## YOUR GOAL
In the records below, find the line with "Section 3 – Photography" and the line with "Please provide the"; return exactly those lines and every line between them.

****

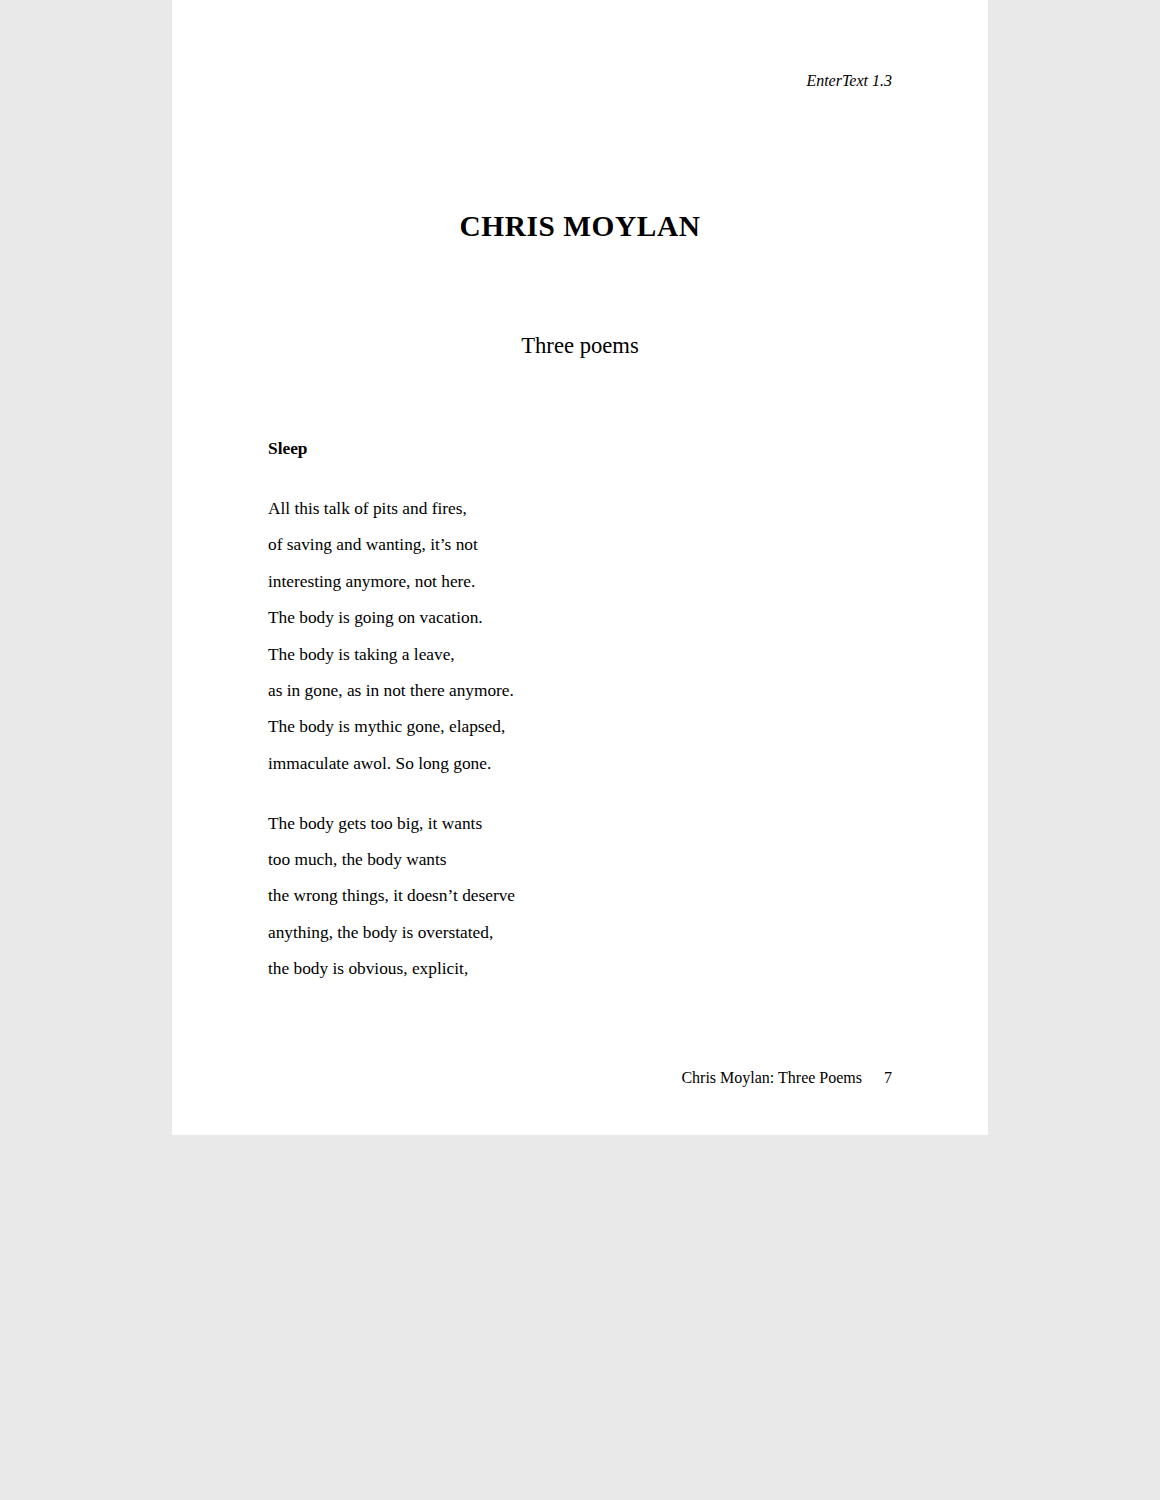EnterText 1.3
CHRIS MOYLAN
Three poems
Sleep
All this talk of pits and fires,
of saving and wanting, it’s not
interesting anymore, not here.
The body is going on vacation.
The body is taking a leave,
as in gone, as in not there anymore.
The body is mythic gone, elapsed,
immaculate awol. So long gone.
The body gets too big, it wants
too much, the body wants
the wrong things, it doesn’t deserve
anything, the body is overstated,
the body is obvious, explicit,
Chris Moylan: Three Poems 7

****

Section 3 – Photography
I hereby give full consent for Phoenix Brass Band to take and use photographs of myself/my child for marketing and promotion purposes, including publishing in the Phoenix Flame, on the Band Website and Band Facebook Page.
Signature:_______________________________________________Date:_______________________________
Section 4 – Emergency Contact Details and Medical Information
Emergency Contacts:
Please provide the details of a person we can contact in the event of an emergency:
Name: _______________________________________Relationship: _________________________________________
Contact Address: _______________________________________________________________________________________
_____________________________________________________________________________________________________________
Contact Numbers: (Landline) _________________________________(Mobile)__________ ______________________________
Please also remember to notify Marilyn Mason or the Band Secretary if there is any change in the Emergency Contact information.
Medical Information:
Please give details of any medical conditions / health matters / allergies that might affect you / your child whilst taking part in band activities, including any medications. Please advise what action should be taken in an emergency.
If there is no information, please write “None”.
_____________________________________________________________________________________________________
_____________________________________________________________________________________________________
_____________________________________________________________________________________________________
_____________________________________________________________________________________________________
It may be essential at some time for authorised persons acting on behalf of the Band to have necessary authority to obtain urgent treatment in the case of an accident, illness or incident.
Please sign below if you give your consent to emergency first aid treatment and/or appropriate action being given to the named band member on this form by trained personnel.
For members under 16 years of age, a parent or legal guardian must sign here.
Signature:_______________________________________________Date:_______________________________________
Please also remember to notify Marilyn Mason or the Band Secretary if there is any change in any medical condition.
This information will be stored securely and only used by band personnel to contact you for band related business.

****

## FINAL ANSWER
Section 3 – Photography
I hereby give full consent for Phoenix Brass Band to take and use photographs of myself/my child for marketing and promotion purposes, including publishing in the Phoenix Flame, on the Band Website and Band Facebook Page.
Signature:_______________________________________________Date:_______________________________
Section 4 – Emergency Contact Details and Medical Information
Emergency Contacts:
Please provide the details of a person we can contact in the event of an emergency:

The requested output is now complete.